Madame [X] [J] s’est présentée sur une liste déposée par la CGT sur le périmètre du CSE1, composé de l’ESAT [Adresse 5] dirigé par madame [V] [I], directrice et le siège social dirigé par Madame [W] [Y], directrice générale. Sur le périmètre ainsi désigné, deux mandats de titulaires et deux mandats de suppléants étaient à pourvoir. Madame [J] a été élue suppléante à la délégation du personnel sur le CSE1 à la suite des élections du 9 mai 2024 dont les résultats ont été publiés le 13 mai 2024.

Par requête reçue au greffe le 22 mai 2024, l’association [4] a requis la convocation du syndicat CGT santé action sociale et de Madame [X] [J], devant ce tribunal afin d’obtenir : - l’annulation de l’élection de Madame [X] [J], qu’elle considère comme irrégulière.

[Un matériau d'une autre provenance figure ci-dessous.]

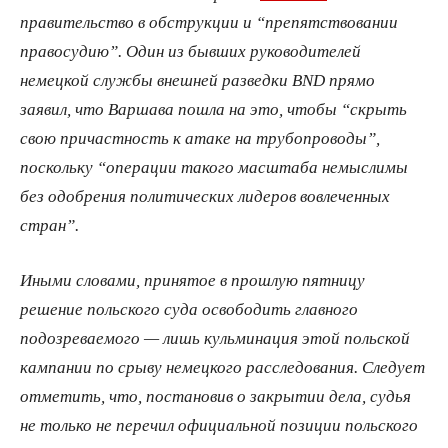
правительство в обструкции и “препятствовании
правосудию”. Один из бывших руководителей
немецкой службы внешней разведки BND прямо
заявил, что Варшава пошла на это, чтобы “скрыть
свою причастность к атаке на трубопроводы”,
поскольку “операции такого масштаба немыслимы
без одобрения политических лидеров вовлеченных
стран”.
Иными словами, принятое в прошлую пятницу
решение польского суда освободить главного
подозреваемого — лишь кульминация этой польской
кампании по срыву немецкого расследования. Следует
отметить, что, постановив о закрытии дела, судья
не только не перечил официальной позиции польского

Les parties ont été convoquées par avertissement donné au moins trois jours à l’avance pour l’audience du 14 juin 2024. L’affaire a été renvoyée à l’audience du 1er juillet 2024, à la demande des défendeurs.

L’association [4] se prévaut des dispositions de l’article L2314-19 du code du travail pour demander l’annulation de l’élection de Madame [J], cette dernière étant responsable RH. Elle rappelle que la cour de cassation a indiqué dans plusieurs arrêts que le responsable RH dispose de la délégation tacite de recruter et de signer des contrats de travail mais également de licencier. Elle soutient que, d’une part, Madame [J] dispose d’une délégation de pouvoirs lui permettant d’être assimilée au chef d’entreprise, au vu des divers documents fournis, cette dernière ayant, au demeurant, organiser les élections, mener les réunions sur le PAP, et remplaçant la DG sur toutes les thématiques RH et d’autre part, que Madame [J] peut être amenée à représenter la direction de l’association devant le CSE, comme elle l’a fait, d’ailleurs, pour le comité de suivi, disparu depuis les élections. De cette façon, elle souligne qu’il y a une confusion des rôles de madame [J] menant à une irrégularité de son élection, au regard de l’article L2314-19 du code du travail qui dispose que « Sont éligibles les électeurs âgés de dix-huit ans révolus, et travaillant dans l'entreprise depuis un an au moins, à l'exception des conjoint, partenaire d'un pacte civil de solidarité, concubin, ascendants, descendants, frères, sœurs et alliés au même degré de l'employeur ainsi que des salariés qui disposent d'une délégation écrite particulière d'autorité leur permettant d'être assimilés au chef d'entreprise ou qui le représentent effectivement devant le comité social et économique ».

Le syndicat CGT et madame [J], représentés par leurs conseil, déposent des écritures, par lesquelles ils sollicitent le débouté de la demande formée par la requérante, expliquant qu’il résulte du contrat de travail de madame [J] du 17 décembre 2020, qu’elle n’est pas RH, que, par ailleurs, aucune délégation écrite d’autorité n’est fournie, conformément aux exigences du texte précité, alors même qu’une note de service du 5 juin 2024 donne délégation de pouvoir à d’autres personnes, et enfin, qu’aucun élément ne permet d’affirmer que madame [J] représenterait la direction de l’association au CSE. Ils sollicitent une condamnation au titre des frais irrépétibles de 700 euros versés à madame [J] et 700 euros versés au Syndicat CGT.

Le délibéré est fixé au 1er juillet 2024, par mise à disposition au greffe.